A surgeon says that full body transplants -- where a patient's head is grafted onto a donor body -- could be a reality within two years, as he prepares to launch a drive to begin serious research into the operation at a U.S. medical conference.
Sergio Canavero, of the Turin Advanced Neuromodulation Group in Italy, believes that the operation could extend the lives of people whose muscles have degenerated or have widespread cancer. He also says that he already has volunteers willing to receive a new body, should the operation prove possible, according to the Times.
The surgery would involve cooling the recipient's head and the donor body, to prolong the time that their their cells can survive without oxygen. The tissue around the neck and the spinal cords of the donor body and patient's head would then be cut through, and the blood vessels from each linked with tubes, according to a summary of the proposal published in the New Scientist.
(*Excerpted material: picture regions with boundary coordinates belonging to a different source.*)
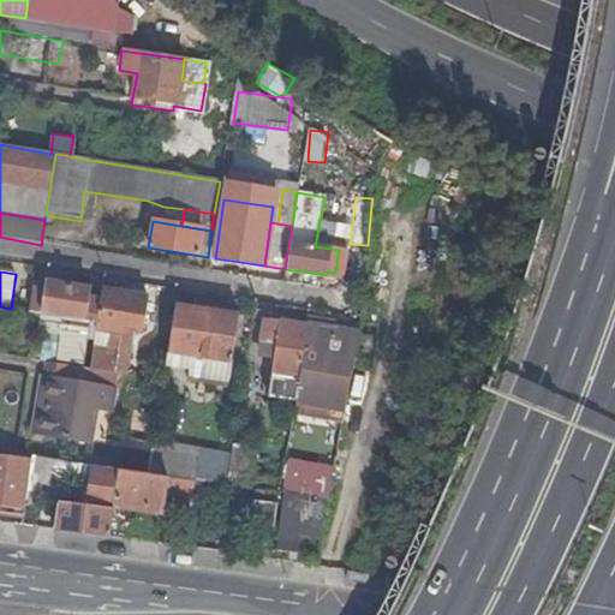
[(35,294),(33,312),(43,315),(89,322),(95,322),(99,303),(88,302),(90,287),(48,281),(46,296),(35,294)]
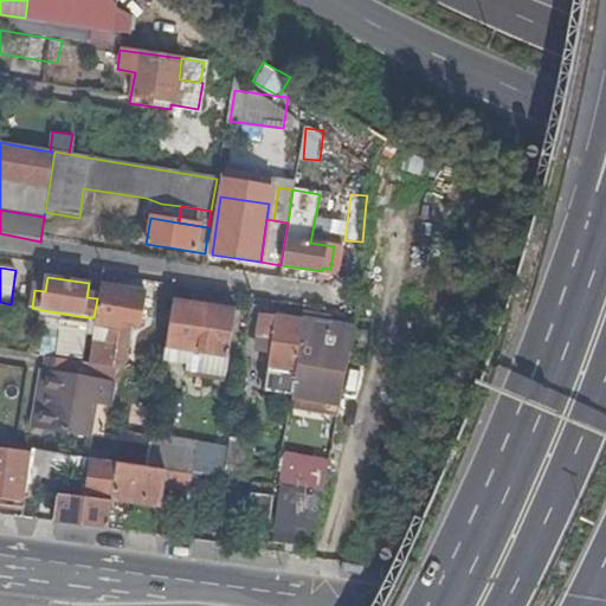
[(144,292),(101,287),(95,318),(94,326),(108,328),(103,341),(91,339),(88,363),(115,367),(126,369),(133,324),(140,326),(144,292)]
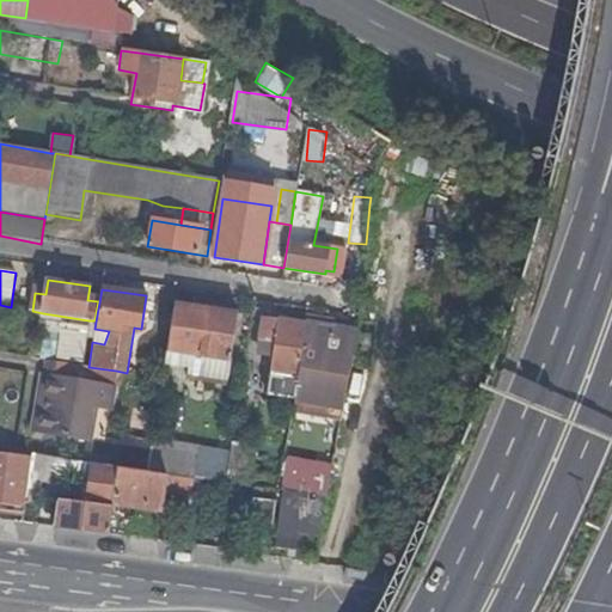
[(200,363),(208,310),(176,304),(170,341),(193,343),(190,356),(190,362),(200,363)]
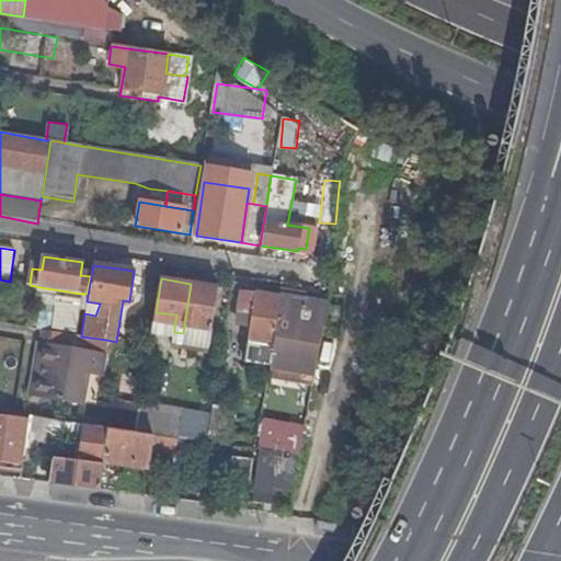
[(218,288),(191,284),(183,333),(210,336),(218,288)]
Following this procedure, the spinal cords of patient and donor would be fused using a chemical called polyethylene glycol, and the patient would then be kept in a coma for several weeks to prevent movement.
“If society doesn’t want it, I won’t do it. But if people don’t want it, in the US or Europe, that doesn’t mean it won’t be done somewhere else,” Canavero told the magazine, adding “The real stumbling block is the ethics. … Should this surgery be done at all? There are obviously going to be many people who disagree with it.”
As unlikely as the procedure may sound, scientists have conducted similar transplants on animals in the past, though with limited success. In 1970, Robert White led a team at Case Western Reserve University in Ohio that transplanted the head of one monkey onto the body of another. According to the Guardian, the team did not attach the animals' spinal cords, so the monkey could not move its body. The animal lived for nine days after the procedure, until body's immune system rejected the head.
Some in the scientific community, however, are skeptical that such an operation would ever prove possible.
“There is no evidence that the connectivity of cord and brain would lead to useful sentient or motor function following head transplantation,” Richard Borgens, director of the Center for Paralysis Research at Purdue University in Indiana, told the New Scientist.